Claremont Senior Pastor Karen Clark Ristine posted an image of the nativity display on Facebook earlier this month.

“Mary knows the sorrow of any parent who has ever lost a child, and she stands in solidarity with all who seek justice,” she wrote in the Facebook post.

Claremont United Methodist Church of Claremont, California, did not respond to a request for comment by press time.

In attempting to gauge local reactions to the BLM nativity, CBSLA interviewed one woman who saw the display, with her considering it “an eye-opener” and “sad.”

“A lot of it I didn’t know was up there. A lot of the names from when we were younger, one from 1955, he’s 14 and it’s just, my kid is 19 and it just breaks my heart,” she told CBSLA.

“They went through their own problems, and trials — Jesus and Mary and Joseph — with what they had to do and with how they were treated and they were traveling and had to find a place to stay and they’re controversial themselves.”

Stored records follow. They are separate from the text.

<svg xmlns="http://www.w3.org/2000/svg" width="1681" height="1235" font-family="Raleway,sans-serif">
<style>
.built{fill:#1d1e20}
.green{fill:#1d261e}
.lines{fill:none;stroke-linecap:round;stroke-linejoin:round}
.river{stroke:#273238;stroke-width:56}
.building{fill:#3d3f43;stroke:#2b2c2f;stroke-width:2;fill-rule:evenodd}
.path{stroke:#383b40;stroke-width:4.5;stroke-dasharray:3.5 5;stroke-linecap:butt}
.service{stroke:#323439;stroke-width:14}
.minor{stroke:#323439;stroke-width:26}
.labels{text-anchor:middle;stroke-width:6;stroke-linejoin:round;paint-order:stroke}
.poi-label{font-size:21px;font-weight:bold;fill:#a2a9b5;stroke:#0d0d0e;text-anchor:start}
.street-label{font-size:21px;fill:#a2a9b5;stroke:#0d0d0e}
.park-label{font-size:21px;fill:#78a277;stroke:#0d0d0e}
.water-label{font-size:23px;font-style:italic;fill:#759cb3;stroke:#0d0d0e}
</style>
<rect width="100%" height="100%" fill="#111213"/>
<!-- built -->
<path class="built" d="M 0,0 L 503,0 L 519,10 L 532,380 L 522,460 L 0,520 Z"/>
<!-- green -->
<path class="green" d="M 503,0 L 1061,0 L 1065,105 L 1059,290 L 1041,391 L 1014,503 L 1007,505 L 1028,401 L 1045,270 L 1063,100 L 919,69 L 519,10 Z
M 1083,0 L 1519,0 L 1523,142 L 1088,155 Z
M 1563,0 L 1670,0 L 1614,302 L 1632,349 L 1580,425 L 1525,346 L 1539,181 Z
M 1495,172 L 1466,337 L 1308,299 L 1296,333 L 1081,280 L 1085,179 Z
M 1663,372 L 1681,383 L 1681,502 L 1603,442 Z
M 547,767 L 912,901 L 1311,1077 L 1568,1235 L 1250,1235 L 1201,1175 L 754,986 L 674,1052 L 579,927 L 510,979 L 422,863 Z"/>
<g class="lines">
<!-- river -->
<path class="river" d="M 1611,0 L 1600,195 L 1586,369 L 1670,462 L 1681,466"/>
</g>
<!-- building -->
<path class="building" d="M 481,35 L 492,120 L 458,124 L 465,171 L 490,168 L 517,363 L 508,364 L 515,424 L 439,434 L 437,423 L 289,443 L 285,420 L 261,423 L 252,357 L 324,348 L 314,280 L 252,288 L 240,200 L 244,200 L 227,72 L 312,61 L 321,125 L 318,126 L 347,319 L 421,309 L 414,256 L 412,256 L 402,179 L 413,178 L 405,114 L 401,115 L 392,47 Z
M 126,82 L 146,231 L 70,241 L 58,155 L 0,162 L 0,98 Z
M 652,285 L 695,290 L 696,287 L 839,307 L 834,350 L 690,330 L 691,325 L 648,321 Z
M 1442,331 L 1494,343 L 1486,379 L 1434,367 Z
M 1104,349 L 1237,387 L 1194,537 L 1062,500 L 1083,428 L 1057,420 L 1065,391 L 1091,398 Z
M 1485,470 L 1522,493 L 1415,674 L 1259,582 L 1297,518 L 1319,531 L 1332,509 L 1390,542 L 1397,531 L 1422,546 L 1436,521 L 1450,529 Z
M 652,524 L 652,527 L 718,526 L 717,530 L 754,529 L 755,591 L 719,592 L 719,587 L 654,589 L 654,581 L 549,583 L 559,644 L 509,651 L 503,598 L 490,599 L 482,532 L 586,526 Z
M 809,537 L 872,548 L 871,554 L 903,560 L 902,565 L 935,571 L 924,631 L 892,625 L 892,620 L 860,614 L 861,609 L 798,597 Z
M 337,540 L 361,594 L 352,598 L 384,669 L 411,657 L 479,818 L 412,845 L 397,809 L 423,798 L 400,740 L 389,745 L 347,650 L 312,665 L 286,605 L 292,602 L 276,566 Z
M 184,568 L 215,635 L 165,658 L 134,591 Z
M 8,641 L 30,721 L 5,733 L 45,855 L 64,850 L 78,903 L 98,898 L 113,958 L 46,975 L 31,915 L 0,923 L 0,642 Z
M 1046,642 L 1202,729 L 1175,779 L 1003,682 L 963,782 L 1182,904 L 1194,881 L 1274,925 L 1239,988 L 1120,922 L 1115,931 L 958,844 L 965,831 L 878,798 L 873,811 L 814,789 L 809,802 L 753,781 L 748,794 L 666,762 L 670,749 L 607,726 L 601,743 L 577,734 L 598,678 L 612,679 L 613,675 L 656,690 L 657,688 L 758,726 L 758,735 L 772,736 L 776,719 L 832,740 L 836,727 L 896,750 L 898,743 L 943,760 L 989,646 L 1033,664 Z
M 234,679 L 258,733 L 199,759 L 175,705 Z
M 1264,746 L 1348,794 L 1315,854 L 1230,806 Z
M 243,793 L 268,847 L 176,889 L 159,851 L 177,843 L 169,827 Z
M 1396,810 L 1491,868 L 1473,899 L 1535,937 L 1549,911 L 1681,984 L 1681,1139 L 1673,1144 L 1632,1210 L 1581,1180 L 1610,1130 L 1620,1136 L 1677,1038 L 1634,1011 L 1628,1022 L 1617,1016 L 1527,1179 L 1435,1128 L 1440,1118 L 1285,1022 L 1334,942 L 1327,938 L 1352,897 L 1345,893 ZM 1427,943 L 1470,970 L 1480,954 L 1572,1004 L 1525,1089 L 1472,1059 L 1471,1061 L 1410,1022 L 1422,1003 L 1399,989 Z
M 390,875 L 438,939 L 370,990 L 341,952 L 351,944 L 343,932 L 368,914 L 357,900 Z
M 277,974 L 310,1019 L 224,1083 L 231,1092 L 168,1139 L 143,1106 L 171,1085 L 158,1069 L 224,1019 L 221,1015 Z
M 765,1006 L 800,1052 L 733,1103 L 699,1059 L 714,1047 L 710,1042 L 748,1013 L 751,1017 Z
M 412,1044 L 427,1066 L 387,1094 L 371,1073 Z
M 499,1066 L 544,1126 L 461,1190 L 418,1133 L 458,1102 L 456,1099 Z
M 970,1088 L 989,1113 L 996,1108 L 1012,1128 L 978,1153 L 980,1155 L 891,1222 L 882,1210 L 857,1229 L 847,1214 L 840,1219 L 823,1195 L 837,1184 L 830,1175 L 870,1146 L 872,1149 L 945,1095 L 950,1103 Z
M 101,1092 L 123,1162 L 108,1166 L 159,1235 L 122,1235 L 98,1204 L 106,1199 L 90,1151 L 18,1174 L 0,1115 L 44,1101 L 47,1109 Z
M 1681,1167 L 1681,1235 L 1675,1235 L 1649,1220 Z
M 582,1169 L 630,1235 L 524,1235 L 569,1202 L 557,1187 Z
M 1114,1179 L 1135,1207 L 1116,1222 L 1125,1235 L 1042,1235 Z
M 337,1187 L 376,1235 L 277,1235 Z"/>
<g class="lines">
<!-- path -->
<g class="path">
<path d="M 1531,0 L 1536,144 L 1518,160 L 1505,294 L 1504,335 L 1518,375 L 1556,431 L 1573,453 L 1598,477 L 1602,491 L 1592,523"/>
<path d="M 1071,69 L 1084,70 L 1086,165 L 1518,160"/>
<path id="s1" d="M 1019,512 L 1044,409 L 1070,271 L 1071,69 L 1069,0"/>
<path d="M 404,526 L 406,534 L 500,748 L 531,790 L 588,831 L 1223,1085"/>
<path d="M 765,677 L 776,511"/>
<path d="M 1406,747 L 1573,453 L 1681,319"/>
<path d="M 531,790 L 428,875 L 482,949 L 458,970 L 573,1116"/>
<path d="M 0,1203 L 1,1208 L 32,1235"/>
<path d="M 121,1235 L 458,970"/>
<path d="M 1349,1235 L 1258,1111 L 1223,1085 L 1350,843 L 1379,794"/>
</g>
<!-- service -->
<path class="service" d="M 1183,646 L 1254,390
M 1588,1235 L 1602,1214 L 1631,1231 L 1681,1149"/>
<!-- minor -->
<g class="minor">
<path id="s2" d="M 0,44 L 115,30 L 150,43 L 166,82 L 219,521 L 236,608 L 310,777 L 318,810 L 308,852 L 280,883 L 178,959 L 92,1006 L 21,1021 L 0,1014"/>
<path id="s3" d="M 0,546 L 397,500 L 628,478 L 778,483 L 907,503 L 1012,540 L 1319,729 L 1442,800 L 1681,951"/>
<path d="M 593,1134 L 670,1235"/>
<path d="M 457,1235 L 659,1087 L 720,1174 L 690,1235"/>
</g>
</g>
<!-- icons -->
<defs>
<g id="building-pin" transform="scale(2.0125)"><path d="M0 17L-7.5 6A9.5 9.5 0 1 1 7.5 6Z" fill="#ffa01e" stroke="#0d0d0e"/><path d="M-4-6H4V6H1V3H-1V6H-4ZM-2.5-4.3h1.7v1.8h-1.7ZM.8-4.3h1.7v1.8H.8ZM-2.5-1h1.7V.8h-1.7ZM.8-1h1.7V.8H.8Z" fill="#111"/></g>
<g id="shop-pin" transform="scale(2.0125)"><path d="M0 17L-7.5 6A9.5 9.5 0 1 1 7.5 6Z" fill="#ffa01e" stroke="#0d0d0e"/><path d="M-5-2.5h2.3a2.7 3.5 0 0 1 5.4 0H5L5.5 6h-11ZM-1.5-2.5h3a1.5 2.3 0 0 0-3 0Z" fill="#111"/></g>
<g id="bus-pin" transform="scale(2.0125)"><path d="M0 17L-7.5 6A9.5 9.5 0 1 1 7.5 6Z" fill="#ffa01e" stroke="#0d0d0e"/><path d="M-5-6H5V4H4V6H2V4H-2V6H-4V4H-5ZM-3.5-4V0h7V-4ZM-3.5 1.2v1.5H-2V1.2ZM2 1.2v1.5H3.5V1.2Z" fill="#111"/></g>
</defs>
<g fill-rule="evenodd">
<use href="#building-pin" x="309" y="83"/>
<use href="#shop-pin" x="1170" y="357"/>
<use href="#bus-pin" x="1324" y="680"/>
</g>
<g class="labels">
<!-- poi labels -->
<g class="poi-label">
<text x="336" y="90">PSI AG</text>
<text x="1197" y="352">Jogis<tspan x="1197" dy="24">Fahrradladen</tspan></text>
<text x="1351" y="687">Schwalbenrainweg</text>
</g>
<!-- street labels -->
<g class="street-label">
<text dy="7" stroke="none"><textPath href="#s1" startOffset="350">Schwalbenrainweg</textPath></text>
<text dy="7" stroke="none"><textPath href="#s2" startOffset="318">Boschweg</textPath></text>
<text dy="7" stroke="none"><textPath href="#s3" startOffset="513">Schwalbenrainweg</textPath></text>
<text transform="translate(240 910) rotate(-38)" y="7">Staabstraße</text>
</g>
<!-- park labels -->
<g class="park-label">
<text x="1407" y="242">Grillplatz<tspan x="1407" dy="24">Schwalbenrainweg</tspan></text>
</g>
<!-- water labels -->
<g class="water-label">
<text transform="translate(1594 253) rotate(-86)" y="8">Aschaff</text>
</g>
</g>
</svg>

Over the past several years, Claremont UMC has used its nativity display to advance social commentary on issues like war, racism, and same-sex romantic relationships.

In 2013, the church garnered a great deal of negative feedback when its display replaced the baby Jesus with a statue of a bleeding Trayvon Martin wearing a hoodie.

On Christmas Eve 2011, a Claremont UMC nativity display that encouraged acceptance of same-sex relationships was vandalized, with authorities investigating the incident as a hate crime.